Partager la passion de la mer

Des millions de Français assistent régulièrement aux évènements et manifestations qui mettent en valeur le patrimoine maritime (grande armada, vieux gréements). Le patrimoine culturel mais aussi naturel (dont l’exceptionnelle biodiversité marine) fait l’objet d’un intérêt grandissant du grand public méritant la mise en place d’une véritable politique de valorisation et de communication accompagnée d’une forte action d’éducation et de sensibilisation au développement durable (protection de l’environnement, sécurité des loisirs nautiques…).
Transport, tourisme, pêche, sécurité... : un secteur aux multiples débouchés
Les entreprises maritimes doivent être attractives. Il convient d’inciter les jeunes à se tourner vers des formations menant aux métiers maritimes ou au service de la mer, appelés à se développer.
Au plan mondial, l’activité maritime est soit l’affaire des populations côtières sédentaires qui en dépendent directement, soit largement mondialisée, par exemple pour fournir des salariés à l’industrie du tourisme, du transport maritime, de l’industrie pétrolière.
A l’occasion de contrôles dans les ports ou de certains évènements de mer, les situations dramatiques de certains navigants sont mises à nues : déficiences inadmissibles dans la formation, les effectifs de marins ou la situation sociale.
Le secteur de la marine marchande est très exposé à la concurrence internationale dans un contexte de régulation minimale. Le développement des pavillons de complaisance a provoqué de fortes mutations dans le secteur de la marine marchande ce qui probablement explique en partie la désaffection de ces métiers en France. La marine marchande connaît ainsi une pénurie d’officiers qualifiés estimés à 420 000 au plan mondial.
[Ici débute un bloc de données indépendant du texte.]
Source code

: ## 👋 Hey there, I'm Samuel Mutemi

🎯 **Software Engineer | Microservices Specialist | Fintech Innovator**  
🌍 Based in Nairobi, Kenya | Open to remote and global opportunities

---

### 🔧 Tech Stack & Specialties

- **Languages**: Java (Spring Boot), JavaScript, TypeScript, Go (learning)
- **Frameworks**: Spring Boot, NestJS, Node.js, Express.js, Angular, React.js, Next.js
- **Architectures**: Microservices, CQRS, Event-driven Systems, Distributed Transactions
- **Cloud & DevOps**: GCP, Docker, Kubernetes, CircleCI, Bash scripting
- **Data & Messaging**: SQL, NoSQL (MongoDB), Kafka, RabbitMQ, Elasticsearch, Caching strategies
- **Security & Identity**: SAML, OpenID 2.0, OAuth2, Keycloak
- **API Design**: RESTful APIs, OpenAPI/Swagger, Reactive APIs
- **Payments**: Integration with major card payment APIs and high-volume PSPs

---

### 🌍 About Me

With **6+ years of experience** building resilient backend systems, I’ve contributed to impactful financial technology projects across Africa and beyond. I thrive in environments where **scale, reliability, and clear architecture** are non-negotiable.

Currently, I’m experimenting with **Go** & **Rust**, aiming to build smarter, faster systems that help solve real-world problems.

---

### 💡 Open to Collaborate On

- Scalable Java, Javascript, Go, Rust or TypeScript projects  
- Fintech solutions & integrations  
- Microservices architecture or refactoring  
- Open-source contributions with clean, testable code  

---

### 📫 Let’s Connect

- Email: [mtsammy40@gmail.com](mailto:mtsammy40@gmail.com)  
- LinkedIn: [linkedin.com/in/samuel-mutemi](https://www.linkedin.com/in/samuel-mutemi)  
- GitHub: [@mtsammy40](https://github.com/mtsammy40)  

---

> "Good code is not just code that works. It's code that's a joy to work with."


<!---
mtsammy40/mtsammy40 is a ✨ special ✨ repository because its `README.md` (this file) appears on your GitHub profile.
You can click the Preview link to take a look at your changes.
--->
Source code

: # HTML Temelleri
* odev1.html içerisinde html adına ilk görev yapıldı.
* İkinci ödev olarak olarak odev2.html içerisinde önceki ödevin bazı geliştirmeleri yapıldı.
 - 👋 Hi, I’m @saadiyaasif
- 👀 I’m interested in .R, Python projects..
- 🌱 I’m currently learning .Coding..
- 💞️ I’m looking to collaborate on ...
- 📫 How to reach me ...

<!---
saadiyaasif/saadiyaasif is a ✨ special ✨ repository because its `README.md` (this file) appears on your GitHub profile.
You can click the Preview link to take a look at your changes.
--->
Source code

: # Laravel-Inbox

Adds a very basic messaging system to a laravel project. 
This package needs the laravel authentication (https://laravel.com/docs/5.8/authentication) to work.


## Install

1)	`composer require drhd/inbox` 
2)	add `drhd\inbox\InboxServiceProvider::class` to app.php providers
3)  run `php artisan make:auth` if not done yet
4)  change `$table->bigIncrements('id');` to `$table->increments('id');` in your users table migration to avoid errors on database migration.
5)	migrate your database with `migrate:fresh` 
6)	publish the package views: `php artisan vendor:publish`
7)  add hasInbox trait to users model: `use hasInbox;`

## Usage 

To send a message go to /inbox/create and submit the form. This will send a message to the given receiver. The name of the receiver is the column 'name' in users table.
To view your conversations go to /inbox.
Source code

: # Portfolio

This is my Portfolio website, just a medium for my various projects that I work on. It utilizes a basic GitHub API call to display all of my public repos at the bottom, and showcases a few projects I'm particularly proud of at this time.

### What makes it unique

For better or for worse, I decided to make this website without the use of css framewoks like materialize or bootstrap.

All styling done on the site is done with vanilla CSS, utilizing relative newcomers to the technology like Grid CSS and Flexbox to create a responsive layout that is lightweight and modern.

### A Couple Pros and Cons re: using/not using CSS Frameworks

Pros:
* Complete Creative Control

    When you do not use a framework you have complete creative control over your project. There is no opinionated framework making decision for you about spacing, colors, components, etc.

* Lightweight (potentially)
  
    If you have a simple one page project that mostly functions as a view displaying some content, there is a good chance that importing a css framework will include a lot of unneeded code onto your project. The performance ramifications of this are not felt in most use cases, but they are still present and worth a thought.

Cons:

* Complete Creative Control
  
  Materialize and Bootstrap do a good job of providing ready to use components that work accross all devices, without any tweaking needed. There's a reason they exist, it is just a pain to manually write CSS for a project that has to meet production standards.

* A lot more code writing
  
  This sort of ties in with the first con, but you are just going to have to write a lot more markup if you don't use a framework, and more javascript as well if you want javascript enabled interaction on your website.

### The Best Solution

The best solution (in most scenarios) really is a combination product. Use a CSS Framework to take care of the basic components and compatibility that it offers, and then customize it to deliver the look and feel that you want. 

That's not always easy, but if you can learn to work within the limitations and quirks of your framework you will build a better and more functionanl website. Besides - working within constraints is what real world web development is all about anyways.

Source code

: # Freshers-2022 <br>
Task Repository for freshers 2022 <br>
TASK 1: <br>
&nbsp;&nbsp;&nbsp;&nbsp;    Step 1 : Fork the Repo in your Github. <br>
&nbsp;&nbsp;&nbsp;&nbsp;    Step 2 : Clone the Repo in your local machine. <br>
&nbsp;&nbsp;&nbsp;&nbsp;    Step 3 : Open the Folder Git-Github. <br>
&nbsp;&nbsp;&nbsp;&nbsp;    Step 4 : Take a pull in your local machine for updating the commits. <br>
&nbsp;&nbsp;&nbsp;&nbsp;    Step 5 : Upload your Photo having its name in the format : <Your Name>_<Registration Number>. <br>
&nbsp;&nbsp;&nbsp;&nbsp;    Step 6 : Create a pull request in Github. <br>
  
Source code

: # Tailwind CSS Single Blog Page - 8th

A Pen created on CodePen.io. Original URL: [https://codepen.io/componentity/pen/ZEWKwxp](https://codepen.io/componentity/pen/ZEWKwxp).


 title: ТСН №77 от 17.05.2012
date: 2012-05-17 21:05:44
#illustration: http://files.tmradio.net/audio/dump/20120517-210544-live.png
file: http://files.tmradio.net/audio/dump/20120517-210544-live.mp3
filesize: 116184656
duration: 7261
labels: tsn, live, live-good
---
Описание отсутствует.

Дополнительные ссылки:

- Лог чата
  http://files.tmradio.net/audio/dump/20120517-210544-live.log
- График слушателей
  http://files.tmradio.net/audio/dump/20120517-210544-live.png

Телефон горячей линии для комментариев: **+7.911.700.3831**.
La Marine d’état avec notamment la Marine nationale (60 000 personnes), les douanes, les affaires maritimes est un employeur de premier rang. Comme tous les métiers du monde maritime, elle rencontre des difficultés de recrutement (attractivité, compétences requises, …).
Les secteurs d’activités comme la pêche ou les cultures marines connaissent des marchés de l’emploi tendus, avec des métiers jugés peu attractifs car manuels et exercés dans des conditions difficiles, voire dangereuses. Le secteur de la pêche est ainsi devant celui du bâtiment le métier qui connait le plus d’accidents du travail.
Les activités maritimes directes hors tourisme littoral emploient plus de 300 000 personnes et l’économie maritime est appelée à se développer compte tenu de son potentiel.
Les enjeux
sensibiliser et éduquer les Français et au-delà les habitants de la planète à l’environnement marin, à l’importance de la mer et à ses valeurs
sensibiliser les Français à la richesse du patrimoine maritime qu’il soit naturel, culturel, scientifique, industriel, paysager…
diffuser et vulgariser les travaux de la recherche marine
attirer les jeunes vers les métiers de la recherche et de l’innovation maritime
assurer l’attractivité des métiers liés à la mer, ceux, traditionnels comme ceux de l’avenir afin d’assurer la transmission des savoir-faire et des entreprises tout en prenant en compte et en anticipant les adaptations en cours
offrir des formations professionnelles adaptées à l’évolution des métiers de la mer dans le cadre d’une approche plus systémique du milieu marin
inciter l’ensemble des acteurs de l’économie maritime à participer à l’attractivité de la mer et du littoral
renforcer l’action de la France aux plans européen et international, afin de promouvoir des normes élevées en matière de qualification, de sécurité et de normes sociales en faveur des gens de mer
offrir à tous les marins, les travailleurs, les touristes, les usagers de la mer, un niveau de sécurité et de sûreté optimal.